**Task to complete**. The lines below starting at the line containing "Управляемое приложение" and ending at the line containing "新海南客户端、南海网、南国都市报2月9日消息（记者苏桂除）种花" are to be repeated exactly, with both ends kept and nothing else added.

------------------------------------------------

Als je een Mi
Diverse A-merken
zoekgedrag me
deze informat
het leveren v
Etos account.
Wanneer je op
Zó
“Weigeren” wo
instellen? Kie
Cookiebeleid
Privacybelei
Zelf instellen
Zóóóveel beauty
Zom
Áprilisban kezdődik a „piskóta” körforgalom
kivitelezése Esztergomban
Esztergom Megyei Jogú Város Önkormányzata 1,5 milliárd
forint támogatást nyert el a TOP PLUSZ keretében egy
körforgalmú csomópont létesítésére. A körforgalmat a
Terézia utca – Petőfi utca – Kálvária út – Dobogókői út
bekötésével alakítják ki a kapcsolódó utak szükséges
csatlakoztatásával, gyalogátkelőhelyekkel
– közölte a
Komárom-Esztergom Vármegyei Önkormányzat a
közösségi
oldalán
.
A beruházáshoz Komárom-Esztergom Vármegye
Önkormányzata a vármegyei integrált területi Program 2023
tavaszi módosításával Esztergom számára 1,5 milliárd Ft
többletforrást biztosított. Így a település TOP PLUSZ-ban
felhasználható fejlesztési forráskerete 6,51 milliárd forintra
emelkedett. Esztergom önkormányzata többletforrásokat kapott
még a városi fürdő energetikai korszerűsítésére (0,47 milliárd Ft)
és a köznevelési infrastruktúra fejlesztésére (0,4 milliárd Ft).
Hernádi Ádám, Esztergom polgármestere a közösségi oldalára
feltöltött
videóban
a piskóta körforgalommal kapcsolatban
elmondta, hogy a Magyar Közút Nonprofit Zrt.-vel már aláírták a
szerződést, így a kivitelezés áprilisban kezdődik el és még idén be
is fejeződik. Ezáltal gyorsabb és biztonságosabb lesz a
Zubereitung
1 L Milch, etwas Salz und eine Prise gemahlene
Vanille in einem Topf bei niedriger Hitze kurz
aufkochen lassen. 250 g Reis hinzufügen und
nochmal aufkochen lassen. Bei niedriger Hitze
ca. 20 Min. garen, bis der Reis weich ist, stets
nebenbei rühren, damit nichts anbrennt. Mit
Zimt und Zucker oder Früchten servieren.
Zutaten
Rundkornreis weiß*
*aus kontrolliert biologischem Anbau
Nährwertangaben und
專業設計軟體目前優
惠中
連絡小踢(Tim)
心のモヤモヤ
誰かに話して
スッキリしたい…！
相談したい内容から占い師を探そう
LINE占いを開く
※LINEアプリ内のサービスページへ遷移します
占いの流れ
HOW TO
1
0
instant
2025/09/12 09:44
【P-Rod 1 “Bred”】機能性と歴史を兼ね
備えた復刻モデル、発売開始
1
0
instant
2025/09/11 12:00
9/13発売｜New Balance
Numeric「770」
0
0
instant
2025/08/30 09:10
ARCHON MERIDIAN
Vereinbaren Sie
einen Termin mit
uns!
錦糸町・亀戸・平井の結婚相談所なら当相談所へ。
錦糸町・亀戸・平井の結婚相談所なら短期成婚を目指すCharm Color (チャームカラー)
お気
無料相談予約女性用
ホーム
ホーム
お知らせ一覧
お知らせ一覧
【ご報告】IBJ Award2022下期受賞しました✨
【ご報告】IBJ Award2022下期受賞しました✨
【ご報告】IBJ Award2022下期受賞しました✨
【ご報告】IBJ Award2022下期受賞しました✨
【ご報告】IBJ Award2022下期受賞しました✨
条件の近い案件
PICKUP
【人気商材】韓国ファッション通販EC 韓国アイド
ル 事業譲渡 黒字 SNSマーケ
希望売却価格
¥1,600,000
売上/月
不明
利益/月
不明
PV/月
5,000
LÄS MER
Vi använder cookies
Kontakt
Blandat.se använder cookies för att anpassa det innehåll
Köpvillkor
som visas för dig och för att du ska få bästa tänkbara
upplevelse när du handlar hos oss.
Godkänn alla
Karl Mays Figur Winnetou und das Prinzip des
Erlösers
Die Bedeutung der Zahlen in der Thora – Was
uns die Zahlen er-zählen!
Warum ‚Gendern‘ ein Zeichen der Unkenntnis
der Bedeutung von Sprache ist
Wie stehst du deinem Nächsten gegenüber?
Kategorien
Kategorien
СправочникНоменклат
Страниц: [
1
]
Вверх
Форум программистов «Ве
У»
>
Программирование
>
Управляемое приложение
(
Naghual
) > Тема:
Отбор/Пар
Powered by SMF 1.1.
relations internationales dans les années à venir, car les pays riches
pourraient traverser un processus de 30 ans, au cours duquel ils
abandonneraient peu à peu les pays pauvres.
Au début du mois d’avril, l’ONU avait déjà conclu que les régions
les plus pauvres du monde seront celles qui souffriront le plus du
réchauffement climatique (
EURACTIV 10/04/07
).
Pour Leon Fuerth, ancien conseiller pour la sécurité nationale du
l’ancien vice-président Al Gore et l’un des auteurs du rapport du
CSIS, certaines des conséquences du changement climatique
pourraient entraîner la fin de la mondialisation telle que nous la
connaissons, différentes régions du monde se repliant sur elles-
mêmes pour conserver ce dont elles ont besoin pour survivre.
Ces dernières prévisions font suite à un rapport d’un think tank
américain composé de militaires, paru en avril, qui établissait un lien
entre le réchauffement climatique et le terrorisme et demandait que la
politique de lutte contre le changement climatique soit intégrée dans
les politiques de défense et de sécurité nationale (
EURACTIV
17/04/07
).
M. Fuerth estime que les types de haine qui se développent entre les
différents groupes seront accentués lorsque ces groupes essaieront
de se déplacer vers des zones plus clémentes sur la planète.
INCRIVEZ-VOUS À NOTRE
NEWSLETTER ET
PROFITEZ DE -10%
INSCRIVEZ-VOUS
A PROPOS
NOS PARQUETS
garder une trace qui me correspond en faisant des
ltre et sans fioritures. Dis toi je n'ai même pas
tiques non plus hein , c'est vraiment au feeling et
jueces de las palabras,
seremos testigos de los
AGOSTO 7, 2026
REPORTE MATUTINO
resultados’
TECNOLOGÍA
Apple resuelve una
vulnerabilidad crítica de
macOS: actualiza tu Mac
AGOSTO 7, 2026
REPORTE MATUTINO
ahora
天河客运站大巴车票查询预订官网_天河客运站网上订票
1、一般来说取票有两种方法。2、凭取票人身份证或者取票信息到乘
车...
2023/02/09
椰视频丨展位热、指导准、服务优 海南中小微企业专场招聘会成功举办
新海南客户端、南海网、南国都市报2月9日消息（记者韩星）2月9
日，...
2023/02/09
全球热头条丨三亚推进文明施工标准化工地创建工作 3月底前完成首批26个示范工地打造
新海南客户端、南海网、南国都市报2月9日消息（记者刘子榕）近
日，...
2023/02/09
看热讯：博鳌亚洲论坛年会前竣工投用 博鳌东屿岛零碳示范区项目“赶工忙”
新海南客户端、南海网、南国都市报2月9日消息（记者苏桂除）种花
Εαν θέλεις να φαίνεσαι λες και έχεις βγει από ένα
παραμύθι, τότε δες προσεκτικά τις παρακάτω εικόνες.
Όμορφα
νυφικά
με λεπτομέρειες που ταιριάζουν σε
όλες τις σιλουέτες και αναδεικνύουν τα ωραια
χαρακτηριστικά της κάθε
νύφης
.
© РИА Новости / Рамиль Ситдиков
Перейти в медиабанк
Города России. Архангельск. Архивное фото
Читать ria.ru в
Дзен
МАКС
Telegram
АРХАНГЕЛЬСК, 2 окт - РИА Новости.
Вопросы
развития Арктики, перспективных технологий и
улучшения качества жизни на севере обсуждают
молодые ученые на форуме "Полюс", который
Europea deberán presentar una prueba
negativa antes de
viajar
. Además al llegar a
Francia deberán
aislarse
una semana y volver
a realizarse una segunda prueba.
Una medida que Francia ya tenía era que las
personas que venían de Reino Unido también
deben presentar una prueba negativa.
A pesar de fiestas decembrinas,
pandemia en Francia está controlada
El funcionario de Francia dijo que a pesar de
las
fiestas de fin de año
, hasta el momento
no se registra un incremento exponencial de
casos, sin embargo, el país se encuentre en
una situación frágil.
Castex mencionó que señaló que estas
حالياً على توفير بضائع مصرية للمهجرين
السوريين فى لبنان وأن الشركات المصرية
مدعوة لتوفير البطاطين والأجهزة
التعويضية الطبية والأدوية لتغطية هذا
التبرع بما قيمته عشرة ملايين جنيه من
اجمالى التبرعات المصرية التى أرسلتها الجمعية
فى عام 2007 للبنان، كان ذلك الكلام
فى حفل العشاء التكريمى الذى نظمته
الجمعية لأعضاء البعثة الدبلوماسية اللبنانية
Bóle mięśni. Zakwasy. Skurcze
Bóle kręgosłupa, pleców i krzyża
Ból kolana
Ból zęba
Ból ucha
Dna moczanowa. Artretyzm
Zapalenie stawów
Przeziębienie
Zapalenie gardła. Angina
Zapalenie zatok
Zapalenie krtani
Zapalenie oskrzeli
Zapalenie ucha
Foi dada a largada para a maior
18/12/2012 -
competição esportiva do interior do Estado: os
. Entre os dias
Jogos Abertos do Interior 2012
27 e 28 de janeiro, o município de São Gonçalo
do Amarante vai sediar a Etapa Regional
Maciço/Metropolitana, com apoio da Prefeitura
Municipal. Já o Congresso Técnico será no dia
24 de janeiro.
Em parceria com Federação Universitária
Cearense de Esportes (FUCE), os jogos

------------------------------------------------

**Exercise solution**.
Управляемое приложение
(
Naghual
) > Тема:
Отбор/Пар
Powered by SMF 1.1.
relations internationales dans les années à venir, car les pays riches
pourraient traverser un processus de 30 ans, au cours duquel ils
abandonneraient peu à peu les pays pauvres.
Au début du mois d’avril, l’ONU avait déjà conclu que les régions
les plus pauvres du monde seront celles qui souffriront le plus du
réchauffement climatique (
EURACTIV 10/04/07
).
Pour Leon Fuerth, ancien conseiller pour la sécurité nationale du
l’ancien vice-président Al Gore et l’un des auteurs du rapport du
CSIS, certaines des conséquences du changement climatique
pourraient entraîner la fin de la mondialisation telle que nous la
connaissons, différentes régions du monde se repliant sur elles-
mêmes pour conserver ce dont elles ont besoin pour survivre.
Ces dernières prévisions font suite à un rapport d’un think tank
américain composé de militaires, paru en avril, qui établissait un lien
entre le réchauffement climatique et le terrorisme et demandait que la
politique de lutte contre le changement climatique soit intégrée dans
les politiques de défense et de sécurité nationale (
EURACTIV
17/04/07
).
M. Fuerth estime que les types de haine qui se développent entre les
différents groupes seront accentués lorsque ces groupes essaieront
de se déplacer vers des zones plus clémentes sur la planète.
INCRIVEZ-VOUS À NOTRE
NEWSLETTER ET
PROFITEZ DE -10%
INSCRIVEZ-VOUS
A PROPOS
NOS PARQUETS
garder une trace qui me correspond en faisant des
ltre et sans fioritures. Dis toi je n'ai même pas
tiques non plus hein , c'est vraiment au feeling et
jueces de las palabras,
seremos testigos de los
AGOSTO 7, 2026
REPORTE MATUTINO
resultados’
TECNOLOGÍA
Apple resuelve una
vulnerabilidad crítica de
macOS: actualiza tu Mac
AGOSTO 7, 2026
REPORTE MATUTINO
ahora
天河客运站大巴车票查询预订官网_天河客运站网上订票
1、一般来说取票有两种方法。2、凭取票人身份证或者取票信息到乘
车...
2023/02/09
椰视频丨展位热、指导准、服务优 海南中小微企业专场招聘会成功举办
新海南客户端、南海网、南国都市报2月9日消息（记者韩星）2月9
日，...
2023/02/09
全球热头条丨三亚推进文明施工标准化工地创建工作 3月底前完成首批26个示范工地打造
新海南客户端、南海网、南国都市报2月9日消息（记者刘子榕）近
日，...
2023/02/09
看热讯：博鳌亚洲论坛年会前竣工投用 博鳌东屿岛零碳示范区项目“赶工忙”
新海南客户端、南海网、南国都市报2月9日消息（记者苏桂除）种花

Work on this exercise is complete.